Pull and release, over and over, until the pillow is underneath his head, the first pillow at least. The pillows are so thin and unsupportive. No pillowcase. Instead gauze, designed to be easily washed, so that the whole pillow can be put straight in the washer. She tries to squeeze it into a shape that’s more comfortable.

Lift your head, she says, knowing that it won’t do anything. She bunches the pillows up but she can’t make him look comfortable. This would be easier with normal pillows, she says. She tries to shift him up the bed more, but he won’t budge. This is as much as she can do. She stands back to look at him, and he rolls his eyes and opens and closes his jaw, and his hands twitch and his legs are totally, unbearably still.

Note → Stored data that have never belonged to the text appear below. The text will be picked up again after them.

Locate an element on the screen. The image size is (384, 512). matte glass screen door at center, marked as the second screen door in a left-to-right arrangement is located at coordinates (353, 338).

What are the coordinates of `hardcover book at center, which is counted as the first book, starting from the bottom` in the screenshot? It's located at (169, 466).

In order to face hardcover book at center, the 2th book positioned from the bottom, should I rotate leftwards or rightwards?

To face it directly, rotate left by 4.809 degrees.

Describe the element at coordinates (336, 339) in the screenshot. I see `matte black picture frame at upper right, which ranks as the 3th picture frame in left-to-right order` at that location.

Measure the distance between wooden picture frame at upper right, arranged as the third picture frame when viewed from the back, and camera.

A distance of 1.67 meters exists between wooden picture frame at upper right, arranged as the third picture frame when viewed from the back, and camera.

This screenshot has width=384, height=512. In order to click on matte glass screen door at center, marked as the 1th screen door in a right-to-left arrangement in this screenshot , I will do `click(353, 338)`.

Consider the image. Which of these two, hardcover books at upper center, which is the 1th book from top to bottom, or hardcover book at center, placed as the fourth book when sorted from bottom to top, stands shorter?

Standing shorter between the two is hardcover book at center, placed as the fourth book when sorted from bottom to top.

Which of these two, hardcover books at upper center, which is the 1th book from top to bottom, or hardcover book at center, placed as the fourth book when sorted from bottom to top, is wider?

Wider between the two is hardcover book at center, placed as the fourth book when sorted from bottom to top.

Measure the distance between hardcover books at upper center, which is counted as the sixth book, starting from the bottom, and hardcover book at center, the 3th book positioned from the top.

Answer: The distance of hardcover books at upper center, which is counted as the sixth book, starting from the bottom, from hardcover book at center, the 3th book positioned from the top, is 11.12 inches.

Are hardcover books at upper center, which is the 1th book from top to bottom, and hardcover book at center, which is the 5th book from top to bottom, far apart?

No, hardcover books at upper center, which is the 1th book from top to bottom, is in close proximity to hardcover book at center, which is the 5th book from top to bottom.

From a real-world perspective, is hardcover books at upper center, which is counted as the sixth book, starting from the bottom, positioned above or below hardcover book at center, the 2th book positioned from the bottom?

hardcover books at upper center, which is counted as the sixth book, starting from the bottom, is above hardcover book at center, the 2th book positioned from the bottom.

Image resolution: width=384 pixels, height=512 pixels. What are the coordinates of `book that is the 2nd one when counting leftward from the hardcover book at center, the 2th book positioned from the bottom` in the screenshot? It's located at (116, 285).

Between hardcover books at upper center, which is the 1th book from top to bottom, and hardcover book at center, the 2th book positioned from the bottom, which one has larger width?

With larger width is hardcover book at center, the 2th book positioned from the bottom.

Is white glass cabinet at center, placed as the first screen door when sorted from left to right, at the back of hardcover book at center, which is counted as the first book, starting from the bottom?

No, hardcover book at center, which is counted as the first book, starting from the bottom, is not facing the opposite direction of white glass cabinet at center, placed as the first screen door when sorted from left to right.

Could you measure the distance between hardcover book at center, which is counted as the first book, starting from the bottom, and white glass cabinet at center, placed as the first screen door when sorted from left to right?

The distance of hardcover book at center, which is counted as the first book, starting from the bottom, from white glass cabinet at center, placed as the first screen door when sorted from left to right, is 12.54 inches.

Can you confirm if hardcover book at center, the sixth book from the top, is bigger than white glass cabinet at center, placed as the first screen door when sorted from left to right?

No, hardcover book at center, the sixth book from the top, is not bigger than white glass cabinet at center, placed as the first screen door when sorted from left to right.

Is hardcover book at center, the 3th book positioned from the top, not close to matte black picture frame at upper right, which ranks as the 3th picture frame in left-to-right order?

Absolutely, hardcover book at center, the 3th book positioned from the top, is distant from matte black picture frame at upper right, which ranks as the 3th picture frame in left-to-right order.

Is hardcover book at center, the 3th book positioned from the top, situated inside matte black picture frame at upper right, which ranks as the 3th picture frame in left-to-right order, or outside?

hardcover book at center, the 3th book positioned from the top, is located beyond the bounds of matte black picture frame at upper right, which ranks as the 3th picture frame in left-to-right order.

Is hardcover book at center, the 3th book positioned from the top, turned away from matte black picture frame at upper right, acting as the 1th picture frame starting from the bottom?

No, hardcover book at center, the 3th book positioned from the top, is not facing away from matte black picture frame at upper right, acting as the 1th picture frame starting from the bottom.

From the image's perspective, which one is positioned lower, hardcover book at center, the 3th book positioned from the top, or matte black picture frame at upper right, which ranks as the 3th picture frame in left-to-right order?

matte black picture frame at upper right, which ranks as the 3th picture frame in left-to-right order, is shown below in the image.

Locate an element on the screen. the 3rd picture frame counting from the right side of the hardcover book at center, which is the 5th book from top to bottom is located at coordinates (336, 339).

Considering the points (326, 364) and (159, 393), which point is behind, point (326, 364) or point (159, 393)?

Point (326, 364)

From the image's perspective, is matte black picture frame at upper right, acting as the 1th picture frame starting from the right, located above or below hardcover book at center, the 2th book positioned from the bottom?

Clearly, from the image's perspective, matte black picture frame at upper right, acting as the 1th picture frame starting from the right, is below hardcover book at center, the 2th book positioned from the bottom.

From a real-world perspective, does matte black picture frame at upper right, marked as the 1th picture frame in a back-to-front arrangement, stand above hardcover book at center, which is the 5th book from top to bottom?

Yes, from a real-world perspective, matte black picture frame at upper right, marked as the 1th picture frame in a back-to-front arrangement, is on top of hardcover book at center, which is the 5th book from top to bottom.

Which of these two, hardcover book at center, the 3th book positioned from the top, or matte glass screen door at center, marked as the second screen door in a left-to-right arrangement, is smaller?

I’m sorry, she says. She’s not apologizing for her inability to make him comfortable, she knows, but if anybody heard her, that’s what it would sound like. All the way home on the train Beth tells herself that this will be easy. That this is the right thing to do.

When she gets home she sits in the spare bedroom and puts the Machine on and listens to audio of Vic talking about her: not the good stuff, the stuff that he wanted to keep, but the bad. The bits that they wanted jettisoned.

10 (#u5e222e83-e52f-5a8c-b77f-86de843d54d9)

On Monday, after school, Laura is waiting for Beth by the gates. She’s smiling.

I was hoping to catch you, she says. Good day?